#### GIVEN INFORMATION ####

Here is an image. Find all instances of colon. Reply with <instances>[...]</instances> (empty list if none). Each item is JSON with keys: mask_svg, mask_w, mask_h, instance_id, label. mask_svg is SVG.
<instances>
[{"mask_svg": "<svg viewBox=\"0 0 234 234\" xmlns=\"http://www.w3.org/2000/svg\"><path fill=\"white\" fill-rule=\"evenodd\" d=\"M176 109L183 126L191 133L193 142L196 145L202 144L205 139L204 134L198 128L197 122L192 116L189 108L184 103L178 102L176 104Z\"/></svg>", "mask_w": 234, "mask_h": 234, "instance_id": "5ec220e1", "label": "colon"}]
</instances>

####
#### GIVEN INFORMATION ####

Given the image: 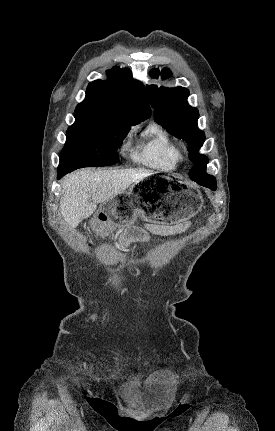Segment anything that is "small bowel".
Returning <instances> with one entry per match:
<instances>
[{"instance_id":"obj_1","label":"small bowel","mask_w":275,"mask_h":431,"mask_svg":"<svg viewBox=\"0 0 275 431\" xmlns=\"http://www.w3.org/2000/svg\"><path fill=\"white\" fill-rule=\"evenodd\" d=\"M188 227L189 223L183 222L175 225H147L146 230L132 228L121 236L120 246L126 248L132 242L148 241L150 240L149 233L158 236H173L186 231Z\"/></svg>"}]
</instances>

####

## WRITTEN REQUEST
Pull out every line of the entries above that contains the string "with", and copy each line unchanged.

## ANSWER TO THE PROBLEM
Here is an image. Find all instances of colon. Reply with <instances>[...]</instances> (empty list if none). Each item is JSON with keys: mask_svg, mask_w, mask_h, instance_id, label. mask_svg is SVG.
Returning <instances> with one entry per match:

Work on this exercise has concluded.